» Texto
-=-=-=-=-
Las princesas no éramos (no somos) imbéciles. Me he faltado al respeto a mí misma en otra época pensándome más lista en el presente. La Alicia de ahora se olvidó de aquel chico, se llamaba Juan. Él sonreía y nos hablaba, contaba cosas y nos escuchaba. A veces jugaba al balón y otras a las Barbies. Era receptor del acoso masculino infantil de mi barrio, pero afortunadamente supo siempre donde estaba el bando de las buenas, el bando rosa. También hubo quien recorrió el camino a la inversa. Hubo niñas que prefirieron el balón. Muchas se unían al acoso hacia el bando rosa y eso no lo perdonábamos porque lo vivíamos como una traición. En cualquier caso eran siempre machos de segunda así que el mismísimo bando enemigo se encargaba de vengarnos. Otras en cambio, sencillamente, eran mejor en los deportes y los tutús de purpurina les impedían moverse con libertad, por eso no los llevaban, tan sencillo como eso. Con esas no teníamos problemas.
Deja de ser hombre y dejaré de considerarte un gilipollas. Yo, mientras, desmontaré mi blancura, lo prometo, y prometo también no llamarme negra, gitana, mora o mestiza hasta que no haya sido capaz de desmontar mi etnia y mi clase allá a lo lejos, muy lejos de la asamblea de los miércoles. Quizás así empiece a ser, yo también, un poco menos gilipollas.
-=-=-=-=-
» Qué hacer
1. Transcribe sin cambios el texto desde "Deja de ser" hasta "poco menos gilipollas.".
2. Prolonga el texto sobre las princesas y el bando rosa a partir de su última oración.
No es necesario consultar los registros.

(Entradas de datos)
-=-=-=-=-
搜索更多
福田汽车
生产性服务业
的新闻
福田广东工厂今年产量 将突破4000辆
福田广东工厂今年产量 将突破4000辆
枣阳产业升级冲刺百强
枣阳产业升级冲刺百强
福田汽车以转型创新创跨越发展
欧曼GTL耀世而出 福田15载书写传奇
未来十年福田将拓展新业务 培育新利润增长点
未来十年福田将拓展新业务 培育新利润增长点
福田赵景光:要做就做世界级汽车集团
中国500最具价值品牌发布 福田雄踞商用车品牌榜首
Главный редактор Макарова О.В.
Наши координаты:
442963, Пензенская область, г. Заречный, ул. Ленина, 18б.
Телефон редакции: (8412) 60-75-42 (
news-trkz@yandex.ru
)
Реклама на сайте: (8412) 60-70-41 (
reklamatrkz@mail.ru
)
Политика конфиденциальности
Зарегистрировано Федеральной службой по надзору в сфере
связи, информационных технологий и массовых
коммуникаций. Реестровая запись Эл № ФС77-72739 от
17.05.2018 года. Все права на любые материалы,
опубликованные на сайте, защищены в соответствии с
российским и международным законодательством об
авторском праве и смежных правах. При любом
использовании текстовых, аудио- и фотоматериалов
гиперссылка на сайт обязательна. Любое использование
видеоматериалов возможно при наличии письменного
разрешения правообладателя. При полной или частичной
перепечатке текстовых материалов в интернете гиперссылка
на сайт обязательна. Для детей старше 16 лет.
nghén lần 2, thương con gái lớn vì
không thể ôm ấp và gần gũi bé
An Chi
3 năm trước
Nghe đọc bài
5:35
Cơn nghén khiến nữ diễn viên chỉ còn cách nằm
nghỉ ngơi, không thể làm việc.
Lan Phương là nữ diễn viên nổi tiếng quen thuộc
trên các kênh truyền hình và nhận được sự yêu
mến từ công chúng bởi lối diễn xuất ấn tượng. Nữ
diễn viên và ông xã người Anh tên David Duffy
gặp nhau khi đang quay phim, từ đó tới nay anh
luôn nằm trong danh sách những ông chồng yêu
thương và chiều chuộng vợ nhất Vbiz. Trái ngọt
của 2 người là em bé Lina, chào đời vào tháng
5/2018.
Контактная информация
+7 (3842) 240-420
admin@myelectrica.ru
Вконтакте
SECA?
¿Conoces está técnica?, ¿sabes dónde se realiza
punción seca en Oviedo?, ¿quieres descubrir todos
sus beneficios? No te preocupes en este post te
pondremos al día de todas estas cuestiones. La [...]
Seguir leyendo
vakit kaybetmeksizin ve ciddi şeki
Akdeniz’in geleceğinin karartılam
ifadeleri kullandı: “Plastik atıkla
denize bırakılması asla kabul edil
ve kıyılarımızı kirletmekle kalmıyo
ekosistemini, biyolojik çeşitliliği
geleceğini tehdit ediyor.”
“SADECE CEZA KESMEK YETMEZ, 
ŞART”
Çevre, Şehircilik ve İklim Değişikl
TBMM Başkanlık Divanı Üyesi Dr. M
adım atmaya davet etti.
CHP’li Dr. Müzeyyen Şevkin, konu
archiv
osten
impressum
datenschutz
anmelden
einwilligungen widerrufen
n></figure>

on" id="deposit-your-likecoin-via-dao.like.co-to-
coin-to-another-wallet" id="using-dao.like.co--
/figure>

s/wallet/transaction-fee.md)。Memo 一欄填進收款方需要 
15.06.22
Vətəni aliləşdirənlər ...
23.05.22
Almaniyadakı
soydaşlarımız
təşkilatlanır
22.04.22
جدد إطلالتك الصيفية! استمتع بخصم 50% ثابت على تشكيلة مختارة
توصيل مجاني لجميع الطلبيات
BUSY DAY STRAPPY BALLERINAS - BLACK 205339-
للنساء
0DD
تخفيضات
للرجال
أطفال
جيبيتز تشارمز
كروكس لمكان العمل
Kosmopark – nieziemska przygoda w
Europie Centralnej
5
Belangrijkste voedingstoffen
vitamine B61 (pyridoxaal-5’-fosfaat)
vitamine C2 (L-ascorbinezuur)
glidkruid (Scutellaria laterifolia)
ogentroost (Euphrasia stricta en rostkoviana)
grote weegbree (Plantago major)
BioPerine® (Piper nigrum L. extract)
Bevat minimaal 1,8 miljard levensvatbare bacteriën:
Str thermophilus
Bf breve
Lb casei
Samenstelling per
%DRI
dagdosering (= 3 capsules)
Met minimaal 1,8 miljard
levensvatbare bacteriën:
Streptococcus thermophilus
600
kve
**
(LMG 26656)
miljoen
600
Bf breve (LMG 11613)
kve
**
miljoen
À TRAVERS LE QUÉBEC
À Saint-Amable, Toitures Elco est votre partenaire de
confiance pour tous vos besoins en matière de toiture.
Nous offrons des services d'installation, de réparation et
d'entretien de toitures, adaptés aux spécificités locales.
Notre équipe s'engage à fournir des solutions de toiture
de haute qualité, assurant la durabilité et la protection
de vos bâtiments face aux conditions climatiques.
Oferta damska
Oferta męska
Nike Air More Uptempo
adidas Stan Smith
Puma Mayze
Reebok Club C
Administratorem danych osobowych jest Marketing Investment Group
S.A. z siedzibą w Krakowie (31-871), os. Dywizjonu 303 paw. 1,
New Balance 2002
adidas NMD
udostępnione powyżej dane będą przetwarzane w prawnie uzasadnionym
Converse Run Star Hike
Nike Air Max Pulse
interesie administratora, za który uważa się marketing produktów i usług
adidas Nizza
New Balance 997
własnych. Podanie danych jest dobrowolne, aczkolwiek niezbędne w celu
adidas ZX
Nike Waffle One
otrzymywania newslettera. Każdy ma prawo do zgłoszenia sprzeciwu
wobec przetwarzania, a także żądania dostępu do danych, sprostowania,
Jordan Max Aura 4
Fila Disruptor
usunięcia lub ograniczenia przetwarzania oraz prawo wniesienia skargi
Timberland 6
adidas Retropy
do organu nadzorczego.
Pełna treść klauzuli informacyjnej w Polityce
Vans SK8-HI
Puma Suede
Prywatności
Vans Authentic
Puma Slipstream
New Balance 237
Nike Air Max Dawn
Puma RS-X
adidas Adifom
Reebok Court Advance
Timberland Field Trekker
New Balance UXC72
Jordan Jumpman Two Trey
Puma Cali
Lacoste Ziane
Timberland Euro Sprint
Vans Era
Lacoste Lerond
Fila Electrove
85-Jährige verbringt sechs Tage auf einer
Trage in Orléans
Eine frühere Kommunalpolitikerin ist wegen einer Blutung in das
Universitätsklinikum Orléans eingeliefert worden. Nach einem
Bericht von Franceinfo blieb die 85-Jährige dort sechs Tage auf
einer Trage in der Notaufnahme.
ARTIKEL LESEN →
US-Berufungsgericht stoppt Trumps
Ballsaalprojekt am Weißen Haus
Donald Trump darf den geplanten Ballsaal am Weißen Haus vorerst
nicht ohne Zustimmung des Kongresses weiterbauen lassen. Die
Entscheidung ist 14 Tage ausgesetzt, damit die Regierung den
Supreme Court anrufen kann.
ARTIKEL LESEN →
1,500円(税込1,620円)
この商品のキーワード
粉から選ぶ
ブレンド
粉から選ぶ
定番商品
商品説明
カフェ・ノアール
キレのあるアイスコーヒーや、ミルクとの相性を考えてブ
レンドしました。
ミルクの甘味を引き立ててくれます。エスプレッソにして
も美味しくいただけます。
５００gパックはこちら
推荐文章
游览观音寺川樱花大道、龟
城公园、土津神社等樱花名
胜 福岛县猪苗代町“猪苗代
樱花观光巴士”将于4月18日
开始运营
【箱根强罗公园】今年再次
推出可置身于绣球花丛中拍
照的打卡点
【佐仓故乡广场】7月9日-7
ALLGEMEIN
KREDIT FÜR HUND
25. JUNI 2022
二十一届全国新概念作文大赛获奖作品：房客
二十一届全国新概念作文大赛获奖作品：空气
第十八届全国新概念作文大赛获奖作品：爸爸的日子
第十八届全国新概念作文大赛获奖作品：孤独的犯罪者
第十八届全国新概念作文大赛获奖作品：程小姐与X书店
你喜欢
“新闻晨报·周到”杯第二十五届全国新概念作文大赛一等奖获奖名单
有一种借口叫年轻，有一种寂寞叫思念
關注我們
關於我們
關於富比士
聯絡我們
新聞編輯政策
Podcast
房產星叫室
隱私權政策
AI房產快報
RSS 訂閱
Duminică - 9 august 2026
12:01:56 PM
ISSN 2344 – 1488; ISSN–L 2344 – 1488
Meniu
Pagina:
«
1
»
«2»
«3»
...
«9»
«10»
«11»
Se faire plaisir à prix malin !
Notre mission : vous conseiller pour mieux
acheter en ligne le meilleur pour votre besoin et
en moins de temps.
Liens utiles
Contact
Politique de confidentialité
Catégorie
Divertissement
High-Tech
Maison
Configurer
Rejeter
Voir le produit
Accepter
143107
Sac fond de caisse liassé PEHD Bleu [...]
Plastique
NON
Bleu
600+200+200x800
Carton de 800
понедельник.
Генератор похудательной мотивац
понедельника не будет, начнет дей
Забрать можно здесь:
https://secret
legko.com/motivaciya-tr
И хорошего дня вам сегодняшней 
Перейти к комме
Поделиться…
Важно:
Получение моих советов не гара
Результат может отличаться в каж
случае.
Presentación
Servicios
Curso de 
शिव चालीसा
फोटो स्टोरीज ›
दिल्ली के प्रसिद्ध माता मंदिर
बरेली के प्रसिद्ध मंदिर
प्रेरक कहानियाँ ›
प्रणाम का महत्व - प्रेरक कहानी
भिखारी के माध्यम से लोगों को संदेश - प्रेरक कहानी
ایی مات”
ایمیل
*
-=-=-=-=-
» Resultados por tarea
1.
Deja de ser hombre y dejaré de considerarte un gilipollas. Yo, mientras, desmontaré mi blancura, lo prometo, y prometo también no llamarme negra, gitana, mora o mestiza hasta que no haya sido capaz de desmontar mi etnia y mi clase allá a lo lejos, muy lejos de la asamblea de los miércoles. Quizás así empiece a ser, yo también, un poco menos gilipollas.

2.
Soy agresiva, violenta, soberbia y testaruda. Usé tacones y colorete y sonreía. Me iba como el culo. Bueno, tampoco tanto, me iba diferente. Pero hoy soy muy antipática. «Tienes dos caras, una violenta y otra tierna que conozco solo yo» me dijeron una vez en la época misma del colorete, lo que me hace pensar que quizás ya entonces era bastante rancia y que a lo mejor ahora tampoco lo soy tanto como parezco.
Existe una institución que fiscaliza el cuerpo de las mujeres y comercia con sus relaciones sexuales. Esta institución es una de las que más protege y bajo la que más abusos sexuales se cometen. También ampara el asesinato y maltrato machista sistematizado. Esta institución lleva a las mujeres al estado de la esclavitud y está sostenida sobre la manipulación de los conceptos llamando amor y sexo a lo que no es más que pura especulación del esfuerzo, el trabajo y la humillación femenina a través del cuerpo.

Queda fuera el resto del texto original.